# Nueva forma de detectar monedas de plata falsas con un imán



## Visrul (18 Sep 2013)

Hola a todos
Escribo esto porque hoy he descubierto una forma nueva de detectar monedas de plata con un imán. Por supuesto no se trata de inicialmente ver si la moneda se magnetiza, ya que esa es una prueba que todos conocemos, pero tiene el problema de que hay otros metales que como la plata no son magnéticos.

Pues bueno, hoy estaba jugando con unos imanes de neodimio, de esos que venden los chinos como discos pequeños y que tienen un magnetismo muy fuerte, y lo pase sobre una moneda de plata y me pareció que la atraía. Al principio me asusté (pensé que era falsa), pero verifiqué y vi que no había atracción. Como no me pareció haberlo soñado empecé a hacer pruebas y vi que si se pasan los imanes (yo tengo 10 disquitos unidos en fila) rápidamente de un lado a otro por encima de monedas de plata a 1 o 2 mm de distancia la moneda se acaba desplazando ligeramente (las monedas estaban sobre una mesa con superficie de melamina).
Como es lógico *sin tocar la moneda*, no vaya alguno a decir que la desplacé por accidente 
He probado con Karlillos, Arcas de Noé, Africanas, Canadienses, Duros de plata y funciona con todas. Incluso con las de ley baja, ya que moví una mejicana de las olimpiadas del 86 (ley 0,720).
He probado con algunas de cuproniquel o con oro (mi anillo) y no funciona. 
A ver si algún forero sabe la razón y os pasa a vosotros lo mismo, porque sería una buena forma de evitar disgustos. 

Por cierto, yo ya me llevé uno. Una de las monedas históricas que tenía (y con la que estaba mosca desde hace tiempo) no se desplaza


----------



## bonobubble (18 Sep 2013)

quiza se creen corrientes de induccion, por ser un conductor

has probado si con el cobre pasa lo mismo?


----------



## Visrul (18 Sep 2013)

bonobubble dijo:


> quiza se creen corrientes de induccion, por ser un conductor
> 
> has probado si con el cobre pasa lo mismo?



Pues he probado con una moneda de cobre y efectivamente sucede lo mismo, pero se aprecia muy poca interacción.

Lo que no entiendo es que con el oro debería entonces suceder igual, ¿no?


----------



## enda (19 Sep 2013)

*Fragmentos de datos*.
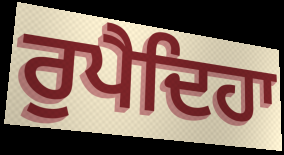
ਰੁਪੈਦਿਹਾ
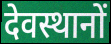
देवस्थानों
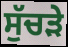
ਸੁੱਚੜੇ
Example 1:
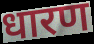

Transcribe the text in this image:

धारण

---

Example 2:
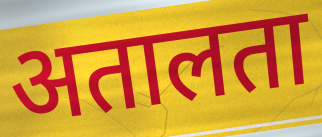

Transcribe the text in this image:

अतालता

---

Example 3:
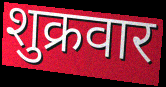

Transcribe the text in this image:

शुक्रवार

...

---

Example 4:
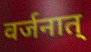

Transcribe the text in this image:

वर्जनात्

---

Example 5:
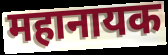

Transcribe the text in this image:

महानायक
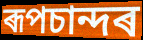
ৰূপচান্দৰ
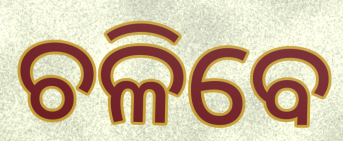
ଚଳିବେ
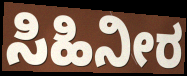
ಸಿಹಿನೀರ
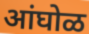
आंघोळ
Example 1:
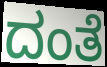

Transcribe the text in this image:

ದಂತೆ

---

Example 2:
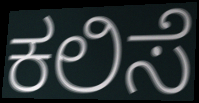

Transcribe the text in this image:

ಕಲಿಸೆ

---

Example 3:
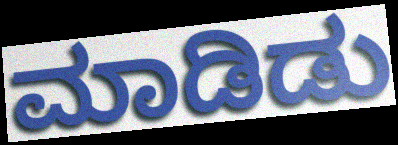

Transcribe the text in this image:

...

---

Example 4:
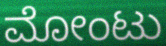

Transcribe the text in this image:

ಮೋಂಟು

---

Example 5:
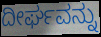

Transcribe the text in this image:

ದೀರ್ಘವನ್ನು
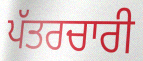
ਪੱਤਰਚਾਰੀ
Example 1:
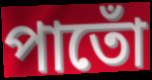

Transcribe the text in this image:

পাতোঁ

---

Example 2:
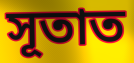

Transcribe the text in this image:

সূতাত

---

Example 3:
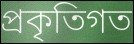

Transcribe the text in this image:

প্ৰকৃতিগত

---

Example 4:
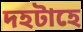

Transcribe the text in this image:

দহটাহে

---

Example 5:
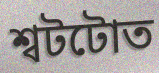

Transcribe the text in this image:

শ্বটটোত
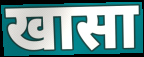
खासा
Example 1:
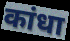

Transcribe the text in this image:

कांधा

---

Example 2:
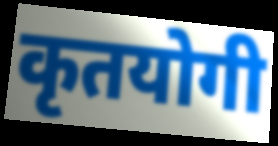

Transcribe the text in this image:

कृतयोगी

*Instrucciones y requisitos*. Di si cada afirmación concuerda con el hilo sobre las monedas de plata y el imán, contestando sí o no y citando literalmente las palabras del hilo que lo deciden. (a) Visrul hizo las pruebas con un único disco de neodimio. (b) Con el anillo de oro la prueba no dio resultado. (c) Con la moneda de cobre no se notó ninguna interacción.

*Respuesta esperada*.
(a) No: "yo tengo 10 disquitos unidos en fila".
(b) Sí: "He probado con algunas de cuproniquel o con oro (mi anillo) y no funciona."
(c) No: "efectivamente sucede lo mismo, pero se aprecia muy poca interacción."